#### [Data for this task]
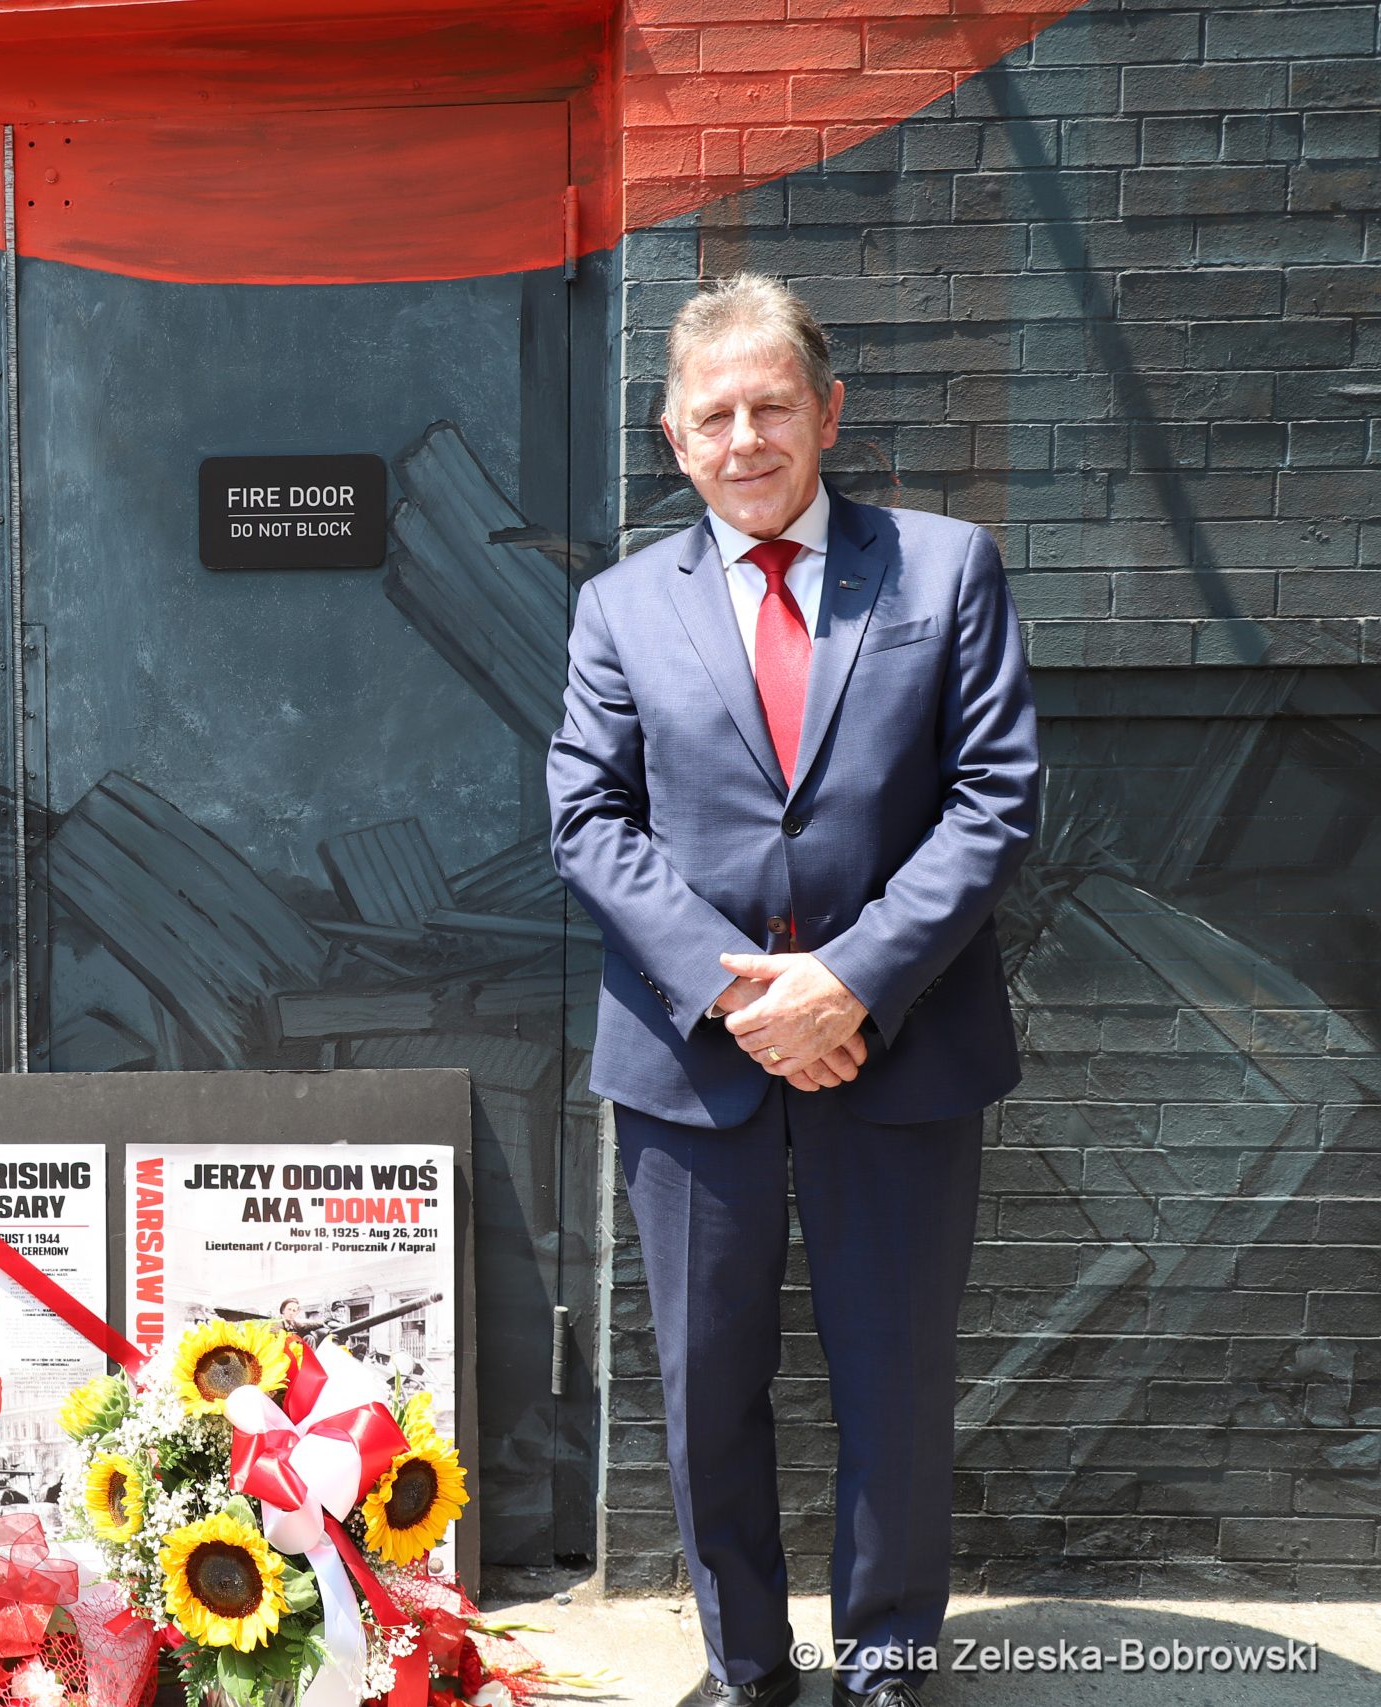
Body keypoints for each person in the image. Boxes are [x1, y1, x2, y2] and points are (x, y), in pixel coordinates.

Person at [548, 277, 1037, 1707]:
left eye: (772, 406)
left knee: (896, 1374)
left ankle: (885, 1657)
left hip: (904, 1047)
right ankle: (744, 1662)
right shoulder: (618, 607)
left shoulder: (943, 569)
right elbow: (588, 820)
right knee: (706, 1383)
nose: (745, 437)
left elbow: (995, 798)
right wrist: (745, 999)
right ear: (673, 437)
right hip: (693, 1064)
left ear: (827, 413)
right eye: (714, 415)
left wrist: (850, 981)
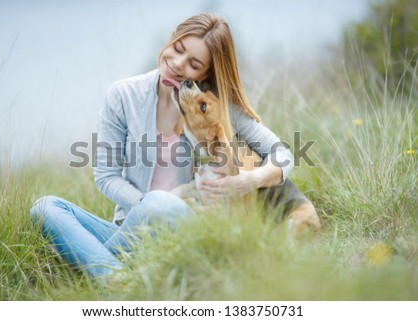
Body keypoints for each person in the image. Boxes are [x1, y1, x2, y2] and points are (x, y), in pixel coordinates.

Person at [30, 13, 320, 281]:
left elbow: (283, 154)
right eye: (178, 48)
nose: (178, 63)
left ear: (206, 73)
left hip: (186, 226)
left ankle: (104, 268)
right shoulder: (124, 95)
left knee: (161, 202)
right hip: (130, 226)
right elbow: (106, 176)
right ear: (171, 38)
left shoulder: (215, 107)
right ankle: (120, 282)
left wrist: (249, 180)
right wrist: (145, 206)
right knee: (45, 208)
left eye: (194, 64)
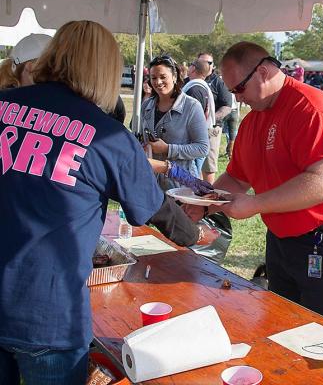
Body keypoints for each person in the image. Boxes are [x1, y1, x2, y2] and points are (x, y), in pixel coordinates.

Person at [0, 20, 200, 385]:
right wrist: (195, 234)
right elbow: (153, 207)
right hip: (49, 314)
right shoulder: (107, 135)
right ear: (105, 70)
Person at [186, 41, 323, 333]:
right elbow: (237, 178)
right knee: (283, 326)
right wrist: (204, 204)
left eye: (239, 89)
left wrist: (255, 204)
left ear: (262, 72)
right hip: (284, 242)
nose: (237, 99)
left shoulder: (311, 108)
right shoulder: (253, 121)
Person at [138, 54, 209, 191]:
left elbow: (202, 148)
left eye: (163, 77)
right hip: (150, 184)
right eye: (153, 78)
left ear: (175, 77)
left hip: (181, 185)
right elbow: (142, 137)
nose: (158, 82)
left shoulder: (192, 106)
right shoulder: (146, 106)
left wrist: (167, 149)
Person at [198, 52, 232, 183]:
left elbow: (227, 106)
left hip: (211, 129)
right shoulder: (191, 80)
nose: (206, 65)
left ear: (213, 65)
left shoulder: (218, 82)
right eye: (201, 62)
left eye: (209, 63)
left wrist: (210, 119)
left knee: (208, 166)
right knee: (193, 164)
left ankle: (207, 195)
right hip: (190, 129)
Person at [182, 59, 216, 174]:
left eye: (190, 64)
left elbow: (194, 118)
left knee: (193, 174)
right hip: (200, 136)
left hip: (194, 139)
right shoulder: (201, 87)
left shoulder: (194, 90)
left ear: (193, 69)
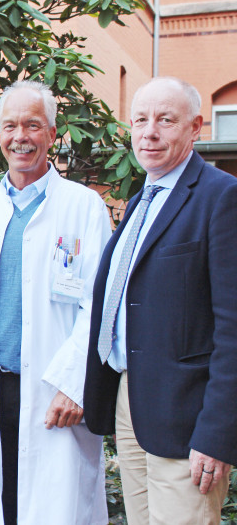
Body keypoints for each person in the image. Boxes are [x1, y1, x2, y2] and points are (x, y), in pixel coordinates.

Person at [0, 80, 111, 524]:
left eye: (33, 125)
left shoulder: (84, 208)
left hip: (56, 391)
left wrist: (75, 383)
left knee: (56, 507)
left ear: (52, 133)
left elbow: (99, 306)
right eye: (10, 126)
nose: (20, 137)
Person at [84, 77, 237, 524]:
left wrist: (218, 434)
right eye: (140, 120)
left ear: (195, 128)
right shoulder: (139, 203)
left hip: (188, 418)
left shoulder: (221, 198)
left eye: (165, 120)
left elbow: (233, 326)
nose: (149, 132)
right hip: (133, 402)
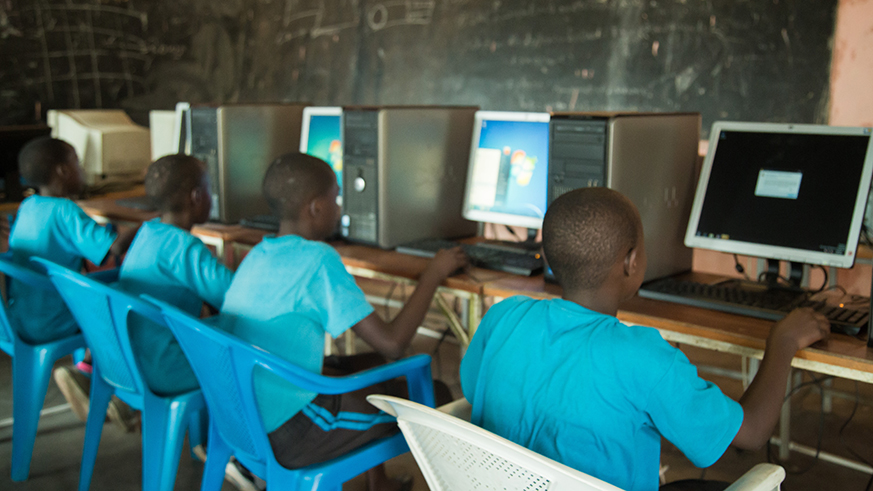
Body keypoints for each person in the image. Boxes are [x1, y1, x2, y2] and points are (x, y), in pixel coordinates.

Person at [460, 187, 830, 491]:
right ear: (631, 261)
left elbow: (478, 394)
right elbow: (750, 434)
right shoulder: (644, 356)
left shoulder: (503, 317)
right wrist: (783, 342)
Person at [220, 152, 467, 491]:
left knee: (371, 366)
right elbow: (394, 343)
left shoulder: (258, 254)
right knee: (433, 392)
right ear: (315, 208)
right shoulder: (318, 259)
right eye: (335, 198)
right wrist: (433, 274)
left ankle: (378, 483)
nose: (339, 207)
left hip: (239, 414)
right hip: (288, 430)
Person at [9, 137, 138, 429]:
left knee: (106, 293)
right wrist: (148, 221)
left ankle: (87, 370)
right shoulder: (64, 211)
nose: (81, 169)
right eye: (77, 162)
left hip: (23, 316)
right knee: (124, 303)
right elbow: (112, 250)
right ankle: (119, 395)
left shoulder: (28, 206)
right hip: (55, 318)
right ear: (62, 172)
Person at [116, 154, 233, 396]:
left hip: (133, 361)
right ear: (197, 197)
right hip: (168, 367)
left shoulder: (148, 232)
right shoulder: (183, 247)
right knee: (251, 351)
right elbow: (235, 297)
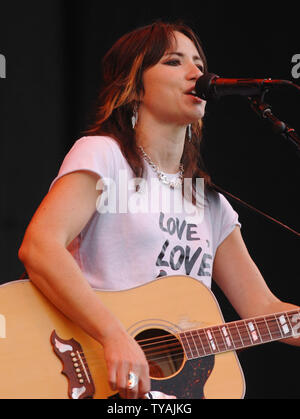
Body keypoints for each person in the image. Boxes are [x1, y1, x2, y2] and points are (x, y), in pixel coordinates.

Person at [18, 21, 300, 399]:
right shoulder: (105, 156)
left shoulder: (210, 202)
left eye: (199, 63)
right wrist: (114, 336)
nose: (197, 74)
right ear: (134, 87)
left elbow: (263, 308)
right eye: (173, 61)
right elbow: (40, 247)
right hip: (94, 378)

#### [Task requirements]
Everything in the listing above except the pictures should be duplicated exactly.

#### [Exercise result]
Body keypoints for each person in the image. Boxes are [x1, y1, x2, y2] and points are (x, y), in pixel coordinates.

Person at [548, 277, 1037, 1707]:
left eye: (772, 406)
left knee: (896, 1374)
left ankle: (885, 1657)
left hip: (904, 1047)
right ankle: (744, 1662)
right shoulder: (618, 607)
left shoulder: (943, 569)
right elbow: (588, 820)
right knee: (706, 1383)
nose: (745, 437)
left elbow: (995, 798)
right wrist: (745, 999)
right ear: (673, 437)
right hip: (693, 1064)
left ear: (827, 413)
right eye: (714, 415)
left wrist: (850, 981)
Body keypoints for each person in the image. Boxes are [x1, y1, x2, y2] and points are (x, y), in pixel coordinates.

Person at [30, 13, 320, 281]:
left elbow: (283, 154)
right eye: (178, 48)
nose: (178, 63)
left ear: (206, 73)
left hip: (186, 226)
left ankle: (104, 268)
right shoulder: (124, 95)
left knee: (161, 202)
right hip: (130, 226)
right elbow: (106, 176)
right ear: (171, 38)
left shoulder: (215, 107)
right ankle: (120, 282)
left wrist: (249, 180)
right wrist: (145, 206)
right knee: (45, 208)
left eye: (194, 64)
Body keypoints for each person in the image. Boxes are [x1, y1, x2, y2] and points are (x, y), in pixel coordinates.

Person at [0, 20, 200, 385]:
right wrist: (195, 234)
right elbow: (153, 207)
right hip: (49, 314)
right shoulder: (107, 135)
right ear: (105, 70)
Person at [186, 41, 323, 333]:
right elbow: (237, 178)
right knee: (283, 326)
right wrist: (204, 204)
left eye: (239, 89)
left wrist: (255, 204)
left ear: (262, 72)
right hip: (284, 242)
nose: (237, 99)
left shoulder: (311, 108)
right shoulder: (253, 121)
Person at [138, 54, 209, 191]:
left elbow: (202, 148)
left eye: (163, 77)
right hip: (150, 184)
right eye: (153, 78)
left ear: (175, 77)
left hip: (181, 185)
right elbow: (142, 137)
nose: (158, 82)
left shoulder: (192, 106)
right shoulder: (146, 106)
left wrist: (167, 149)
Person at [198, 52, 232, 183]:
left elbow: (227, 106)
left hip: (211, 129)
right shoulder: (191, 80)
nose: (206, 65)
left ear: (213, 65)
left shoulder: (218, 82)
right eye: (201, 62)
left eye: (209, 63)
left wrist: (210, 119)
left knee: (208, 166)
right knee: (193, 164)
left ankle: (207, 195)
right hip: (190, 129)
Person at [182, 59, 216, 174]:
left eye: (190, 64)
left elbow: (194, 118)
left knee: (193, 174)
right hip: (200, 136)
left hip: (194, 139)
right shoulder: (201, 87)
left shoulder: (194, 90)
left ear: (193, 69)
Body keypoints for each person in the image. Boxes are [x1, y1, x2, y2] and points are (x, y), in pixel coordinates.

Person at [0, 80, 111, 524]:
left eye: (33, 125)
left shoulder: (84, 208)
left hip: (56, 391)
left wrist: (75, 383)
left knee: (56, 507)
left ear: (52, 133)
left elbow: (99, 306)
right eye: (10, 126)
nose: (20, 137)
Person at [84, 77, 237, 524]:
left wrist: (218, 434)
right eye: (140, 120)
left ear: (195, 128)
right shoulder: (139, 203)
left hip: (188, 418)
left shoulder: (221, 198)
left eye: (165, 120)
left elbow: (233, 326)
nose: (149, 132)
right hip: (133, 402)
Body keypoints for each person in the image. Boxes are [x1, y1, x2, y2] and points are (x, y), in pixel coordinates.

Person at [460, 187, 830, 491]:
right ear: (631, 261)
left elbow: (478, 394)
right elbow: (750, 434)
right shoulder: (644, 356)
left shoulder: (503, 317)
right wrist: (783, 342)
Person at [220, 152, 467, 491]:
left knee: (371, 366)
right elbow: (394, 343)
left shoulder: (258, 254)
right knee: (433, 392)
right ear: (315, 208)
right shoulder: (318, 259)
right eye: (335, 198)
right wrist: (433, 274)
left ankle: (378, 483)
nose: (339, 207)
left hip: (239, 414)
right hip: (288, 430)
Person at [9, 137, 138, 429]:
left knee: (106, 293)
right wrist: (148, 221)
left ankle: (87, 370)
right shoulder: (64, 211)
nose: (81, 169)
right eye: (77, 162)
left hip: (23, 316)
right knee: (124, 303)
right elbow: (112, 250)
right ankle: (119, 395)
left shoulder: (28, 206)
right hip: (55, 318)
right ear: (62, 172)
Person at [116, 154, 233, 396]:
left hip: (133, 361)
right ear: (197, 197)
right hip: (168, 367)
left shoulder: (148, 232)
right shoulder: (183, 247)
right knee: (251, 351)
right elbow: (235, 297)
Body keypoints for each person in the image. Boxes are [x1, y1, x2, y2] and points are (x, y), in pixel coordinates.

Person at [18, 21, 300, 399]:
right shoulder: (105, 156)
left shoulder: (210, 202)
left eye: (199, 63)
right wrist: (114, 336)
nose: (197, 74)
right ear: (134, 87)
left elbow: (263, 308)
right eye: (173, 61)
right elbow: (40, 247)
right hip: (94, 378)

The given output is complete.